··· DOCUMENT ···

To get there we had to pass through many gates, each one a step down in status, then through a tunnel under the track. Emerging from the tunnel was such a culture shock that it took us a while to adjust. “God almighty!” Steadman muttered. “This is a…Jesus!” He plunged ahead with his tiny camera, stepping over bodies, and I followed, trying to take notes.


**********


Total chaos, no way to see the race, not even the track…nobody cares. Big lines at the outdoor betting windows, then stand back to watch winning numbers flash on the big board, like a giant bingo game.
Old blacks arguing about bets; “Hold on there, I’ll handle this” (waving pint of whiskey, fistful of dollar bills); girl riding piggyback, T-shirt says, “Stolen from Fort Lauderdale Jail.” Thousands of teen-agers, group singing “Let the Sun Shine In,” ten soldires guarding the American flag and a huge fat drunk wearing a blue football jersey (No. 80) reeling around with quart of beer in hand.
No booze sold out here, too dangerous…no bathrooms either. Muscle Beach…Woodstock…many cops with riot sticks, but no sign of a riot. Far across the track the clubhouse looks like a postcard from the Kentucky Derby.


**********


We went back to the clubhouse to watch the big race. When the crowd stood to face the flag and sing “My Old Kentucky Home,” Steadman faced the crowd and sketched frantically. Somewhere up in the boxes a voice screeched, “Turn around, you hairy freak!” The race itself was only two minutes long, and even from our super-status seats and using 12-power glasses, there was no way to see what really happened to our horses. Holy Land, Ralph’s choice, stumbled and lost his jockey in the final turn. Mine, Silent Screen, had the lead coming into the stretch but faded to fifth at the finish. The winner was a 16-1 shot named Dust Commander.
Moments after the race was over, the crowd surged wildly for the exits, rushing for cabs and busses. The next day’s Courier told of violence in the parking lot; people were punched and trampled, pockets were picked, children lost, bottles hurled. But we missed all this, having retired to the press box for a bit of post-race drinking. By this time we were both half-crazy from too much whiskey, sun fatigue, culture shock, lack of sleep and general dissolution. We hung around the press box long enough to watch a mass interview with the winning owner, a dapper little man named Lehmann who said he had just flown into Louisville that morning from Nepal, where he’d “bagged a record tiger.” The sportswriters murmured their admiration and a waiter filled Lehmann’s glass with Chivas Regal. He had just won $127,000 with a horse that cost him $6,500 two years ago. His occupation, he said, was “retired contractor.” And then he added, with a big grin, “I just retired.”

··· DATA BLOCK ···

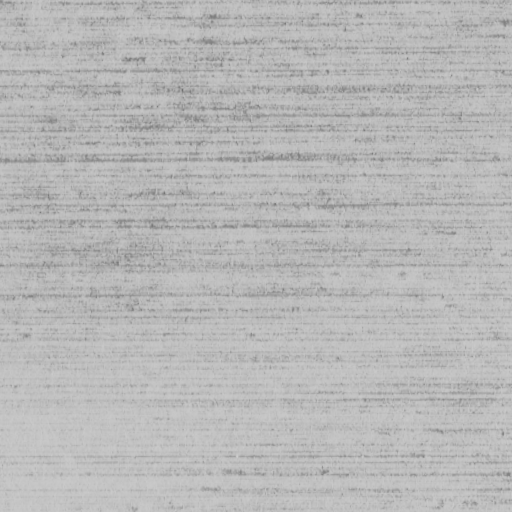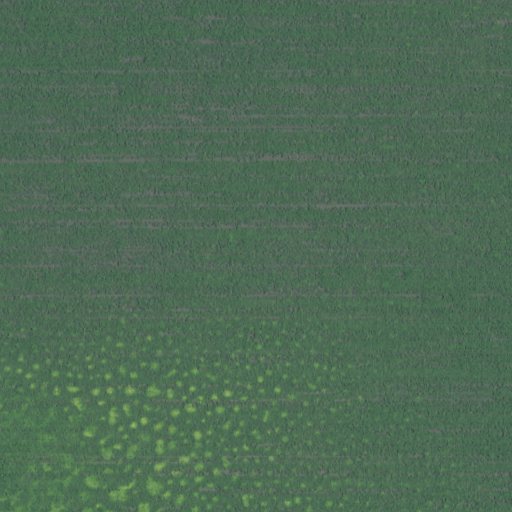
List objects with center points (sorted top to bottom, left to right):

···

▶ [GIVEN EXERCISE] Name every horse mentioned in the race-day passage. You won't need the data for this.

▶ [CORRECT RESULT] Holy Land, Silent Screen, Dust Commander